== YOUR TASK ==
For this exercise, return all the data exactly as it stands.

== PROVIDED DATA ==
━━━━━━━━━━━━━━━━

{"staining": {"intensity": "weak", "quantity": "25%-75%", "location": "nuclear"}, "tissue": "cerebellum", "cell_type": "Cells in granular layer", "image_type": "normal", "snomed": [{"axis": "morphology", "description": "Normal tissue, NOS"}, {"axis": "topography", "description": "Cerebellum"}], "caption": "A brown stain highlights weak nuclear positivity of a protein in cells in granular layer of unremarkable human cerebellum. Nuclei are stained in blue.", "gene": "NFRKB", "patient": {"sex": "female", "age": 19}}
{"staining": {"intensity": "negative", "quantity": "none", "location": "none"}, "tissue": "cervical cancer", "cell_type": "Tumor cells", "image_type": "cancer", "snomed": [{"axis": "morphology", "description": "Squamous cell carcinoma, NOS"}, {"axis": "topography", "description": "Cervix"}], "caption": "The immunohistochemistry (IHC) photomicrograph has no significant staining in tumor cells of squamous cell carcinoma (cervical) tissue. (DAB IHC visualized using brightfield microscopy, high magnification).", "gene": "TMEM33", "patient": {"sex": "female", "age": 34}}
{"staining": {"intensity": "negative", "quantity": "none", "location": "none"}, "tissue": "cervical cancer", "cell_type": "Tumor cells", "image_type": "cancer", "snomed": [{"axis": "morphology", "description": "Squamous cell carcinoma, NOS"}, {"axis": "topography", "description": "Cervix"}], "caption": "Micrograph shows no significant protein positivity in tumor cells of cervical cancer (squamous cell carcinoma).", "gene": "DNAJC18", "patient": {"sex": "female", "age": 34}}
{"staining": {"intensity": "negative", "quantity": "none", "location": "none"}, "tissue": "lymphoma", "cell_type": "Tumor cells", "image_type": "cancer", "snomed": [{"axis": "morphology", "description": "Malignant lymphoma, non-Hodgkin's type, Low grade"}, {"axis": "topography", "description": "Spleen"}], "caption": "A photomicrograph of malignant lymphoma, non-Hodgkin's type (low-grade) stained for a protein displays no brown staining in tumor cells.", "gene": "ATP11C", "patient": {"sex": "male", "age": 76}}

━━━━━━━━━━━━━━━━

== WRITTEN REPLY ==
{"staining": {"intensity": "weak", "quantity": "25%-75%", "location": "nuclear"}, "tissue": "cerebellum", "cell_type": "Cells in granular layer", "image_type": "normal", "snomed": [{"axis": "morphology", "description": "Normal tissue, NOS"}, {"axis": "topography", "description": "Cerebellum"}], "caption": "A brown stain highlights weak nuclear positivity of a protein in cells in granular layer of unremarkable human cerebellum. Nuclei are stained in blue.", "gene": "NFRKB", "patient": {"sex": "female", "age": 19}}
{"staining": {"intensity": "negative", "quantity": "none", "location": "none"}, "tissue": "cervical cancer", "cell_type": "Tumor cells", "image_type": "cancer", "snomed": [{"axis": "morphology", "description": "Squamous cell carcinoma, NOS"}, {"axis": "topography", "description": "Cervix"}], "caption": "The immunohistochemistry (IHC) photomicrograph has no significant staining in tumor cells of squamous cell carcinoma (cervical) tissue. (DAB IHC visualized using brightfield microscopy, high magnification).", "gene": "TMEM33", "patient": {"sex": "female", "age": 34}}
{"staining": {"intensity": "negative", "quantity": "none", "location": "none"}, "tissue": "cervical cancer", "cell_type": "Tumor cells", "image_type": "cancer", "snomed": [{"axis": "morphology", "description": "Squamous cell carcinoma, NOS"}, {"axis": "topography", "description": "Cervix"}], "caption": "Micrograph shows no significant protein positivity in tumor cells of cervical cancer (squamous cell carcinoma).", "gene": "DNAJC18", "patient": {"sex": "female", "age": 34}}
{"staining": {"intensity": "negative", "quantity": "none", "location": "none"}, "tissue": "lymphoma", "cell_type": "Tumor cells", "image_type": "cancer", "snomed": [{"axis": "morphology", "description": "Malignant lymphoma, non-Hodgkin's type, Low grade"}, {"axis": "topography", "description": "Spleen"}], "caption": "A photomicrograph of malignant lymphoma, non-Hodgkin's type (low-grade) stained for a protein displays no brown staining in tumor cells.", "gene": "ATP11C", "patient": {"sex": "male", "age": 76}}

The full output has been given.